Regarding possible pressure on old people, who may feel they have become a burden, NVVE tells me: ‘We don’t know how to make specific rules for this.’ Prevention of profit from a death is already written into law. A doctor told me that, because Britain does not have euthanasia, he notices his British colleagues can provide far better palliative care than the Dutch now do.
Having been told about the ‘tired of life’ pill, it began to interest me. Could I see one? What would happen if I did? Would I have that sensation you sometimes get on a balcony or cliff edge? Might I feel tempted to snatch it from the doctor’s palm and gobble it down? I hoped to find out at the coastal clinic of Dr Sutorius, a likeable and laid-back man. Did he register my disappointment that his waiting room and surgery were so like any other? We went back to his house, where the grouting is new, and I met his beautiful family. His wife brought drinks.

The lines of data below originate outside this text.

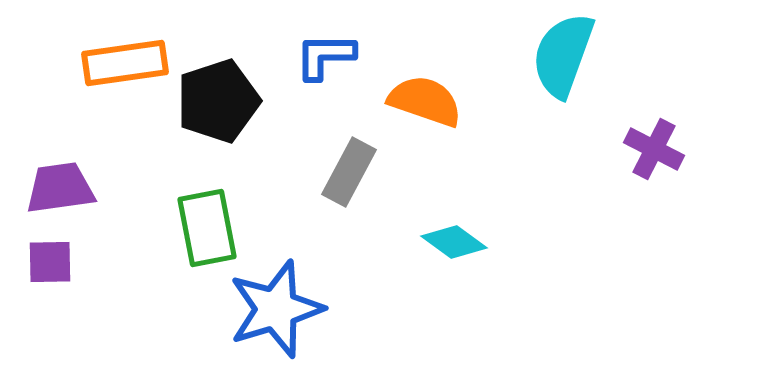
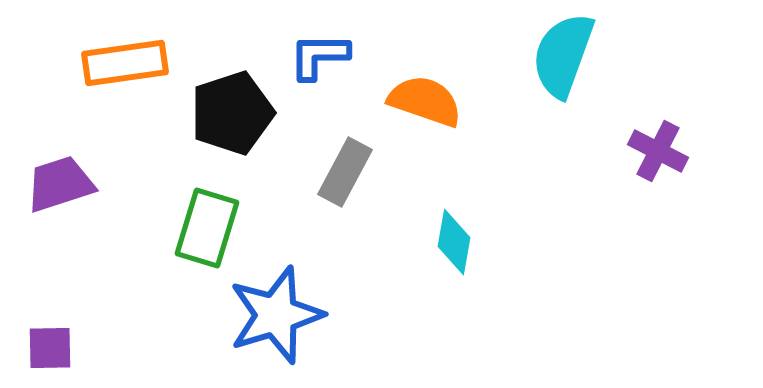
blue L-shape: moved 6 px left
black pentagon: moved 14 px right, 12 px down
purple cross: moved 4 px right, 2 px down
gray rectangle: moved 4 px left
purple trapezoid: moved 4 px up; rotated 10 degrees counterclockwise
green rectangle: rotated 28 degrees clockwise
cyan diamond: rotated 64 degrees clockwise
purple square: moved 86 px down
blue star: moved 6 px down
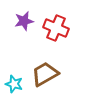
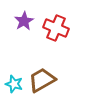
purple star: rotated 18 degrees counterclockwise
brown trapezoid: moved 3 px left, 6 px down
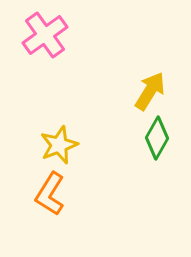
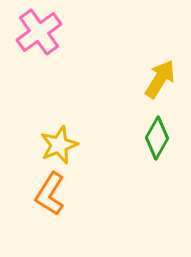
pink cross: moved 6 px left, 3 px up
yellow arrow: moved 10 px right, 12 px up
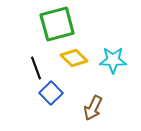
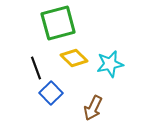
green square: moved 1 px right, 1 px up
cyan star: moved 3 px left, 4 px down; rotated 12 degrees counterclockwise
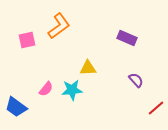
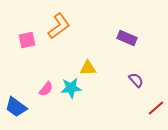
cyan star: moved 1 px left, 2 px up
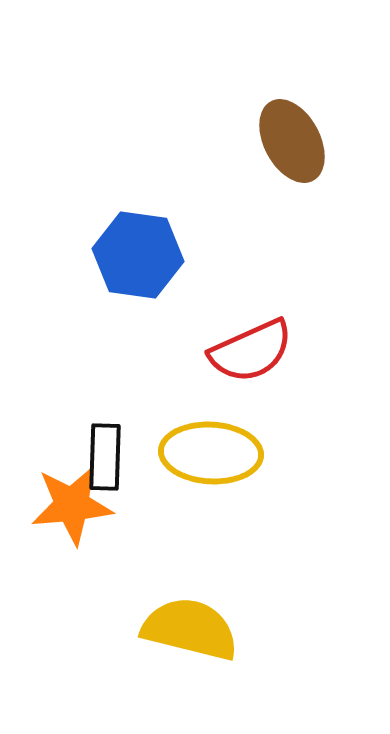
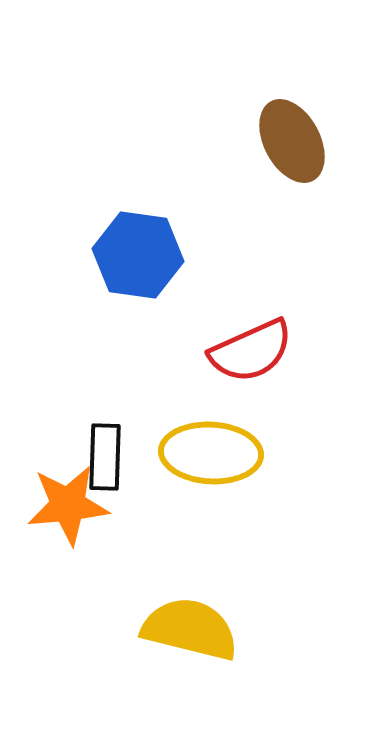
orange star: moved 4 px left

‘You just meet the problem,’ he tells me. ‘As a doctor it comes to you.’ When he began working in the 1980s, he felt that doctors were on their own. Opponents of euthanasia tell me doctors hate doing it because it so fundamentally alters their relationship with their patients: bringing death not life. Is this the case? Dr Sutorius is still upset by his own experience. In the 1990s, when the law was still fuzzy, he assisted a patient in a ‘tired of life’ case. ‘Suffering doesn’t mean you have a disease that is lethal,’ he says. The doctor was prosecuted, though his practice supported him through a legal battle that lasted nearly five years. He said he never had any sense of stepping over any line. Like other doctors he had considered earlier cases — like the depressed lady in Haarlem — as precedents. Nevertheless he was worn down by the trial: ‘Medicine is about trust, law is about distrust.’

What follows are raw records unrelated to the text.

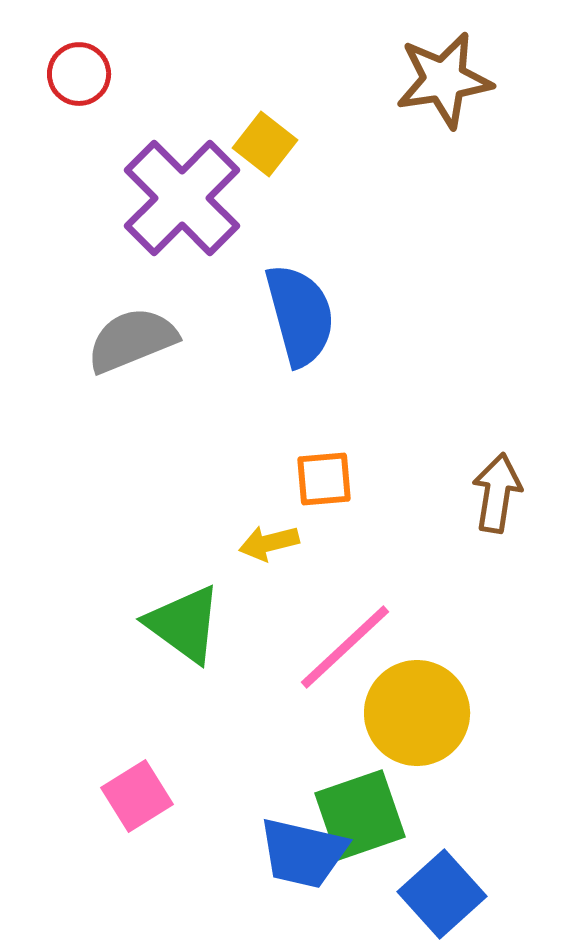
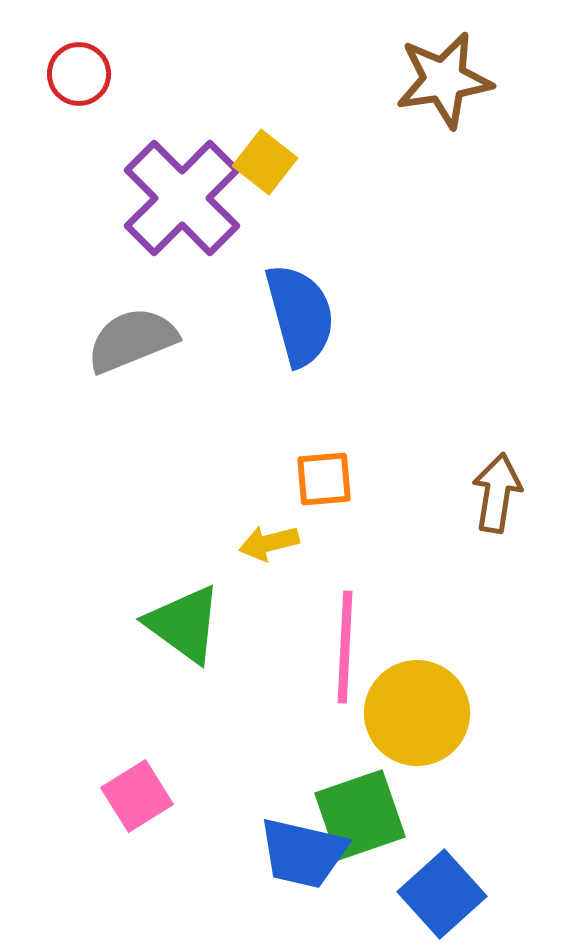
yellow square: moved 18 px down
pink line: rotated 44 degrees counterclockwise
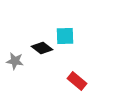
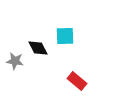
black diamond: moved 4 px left; rotated 25 degrees clockwise
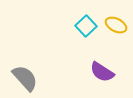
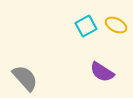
cyan square: rotated 15 degrees clockwise
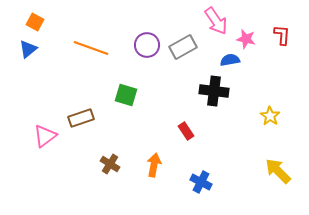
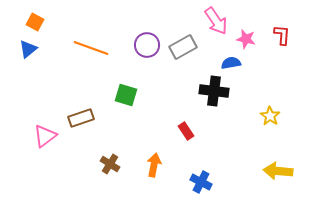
blue semicircle: moved 1 px right, 3 px down
yellow arrow: rotated 40 degrees counterclockwise
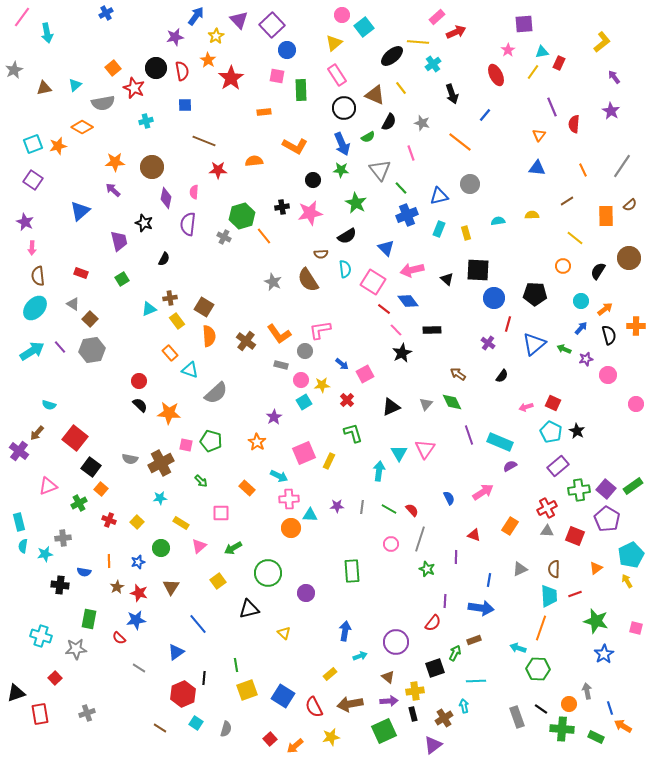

‘All of the cases cause difficulty,’ he told me. Though many more patients want to talk about it than go through with it, it is an option. On those rare occasions — perhaps now no more than once a year — when he heads by arrangement to a patient’s house, ‘You feel like the loneliest person in the world.’ Nevertheless, he said, ‘I like my job. I like to help people ease their suffering. And I always hope the patient dies naturally.’ Are families a problem? He finds that children often object when told of their parents’ decision. He prefers the family to know in advance. Since the law changed, he feels there is better support for the profession. And the practice may yet be booming. ‘Now we have all the 1960s people coming towards us.’ It is in tune with their philosophy, he said: ‘The right to live your life as you like it.’

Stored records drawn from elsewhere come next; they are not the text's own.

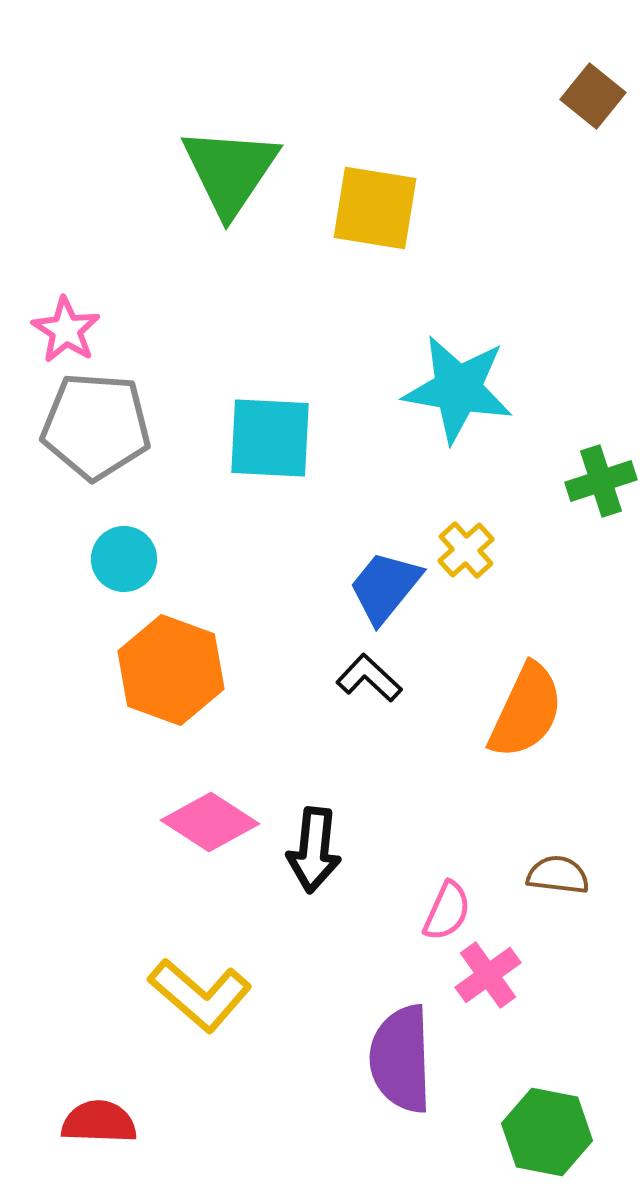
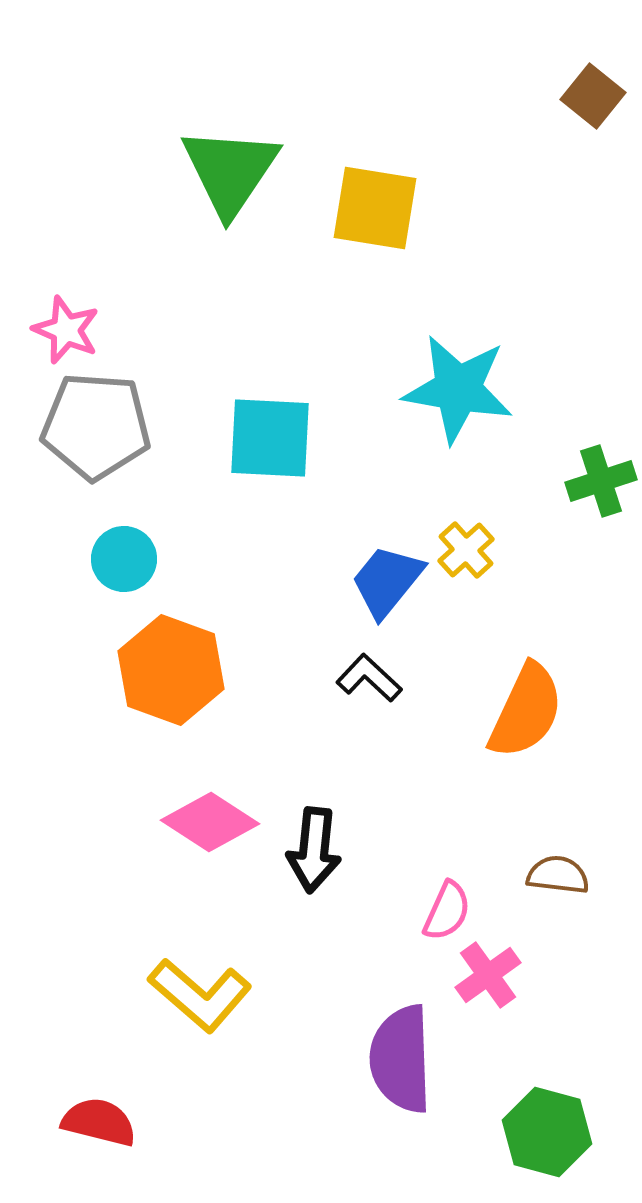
pink star: rotated 10 degrees counterclockwise
blue trapezoid: moved 2 px right, 6 px up
red semicircle: rotated 12 degrees clockwise
green hexagon: rotated 4 degrees clockwise
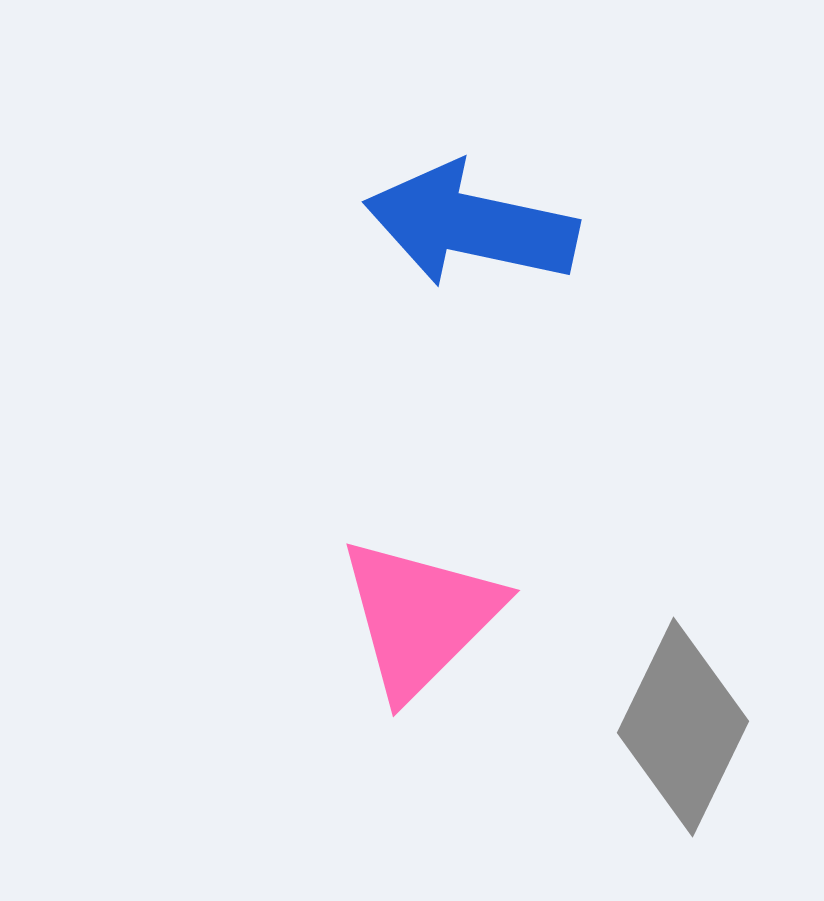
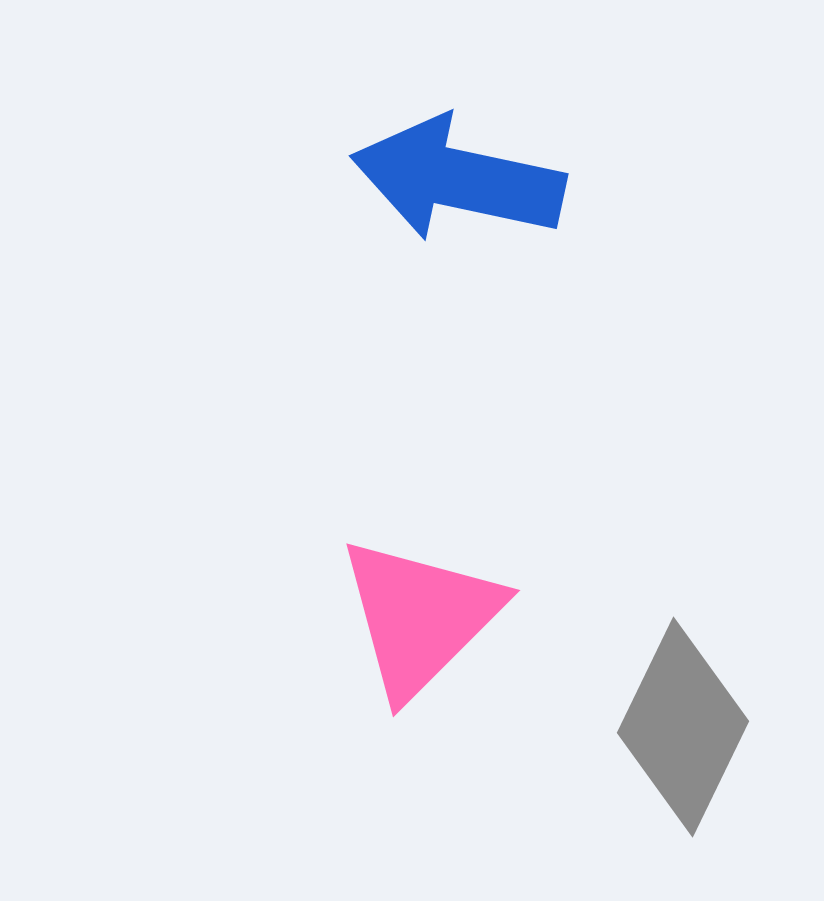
blue arrow: moved 13 px left, 46 px up
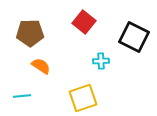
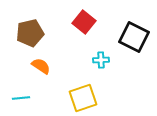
brown pentagon: rotated 12 degrees counterclockwise
cyan cross: moved 1 px up
cyan line: moved 1 px left, 2 px down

I think continually about this. Perhaps this will become the dominant vision of life in Britain, as it has in Holland and Belgium. But I cannot wish for it. There’s the slippery slope, the uncertain old who may feel pressured, the pathetic cases of depressed teenagers choosing death, and the shift in meaning it brings to life as well as death. Also, a line keeps recurring to me: the penultimate scene of Lear, at the darkest midnight of the play. Blinded and already having failed to kill himself once, Gloucester insists he can go no further. It falls to Edgar to urge his father on:
“‘Men must endure
Their going hence even as their coming hither.
Ripeness is all.’
Gloucester lives for only a few more minutes. But the moments he has left, after he is persuaded to get up, turn out to include the moment in which he discovers everything.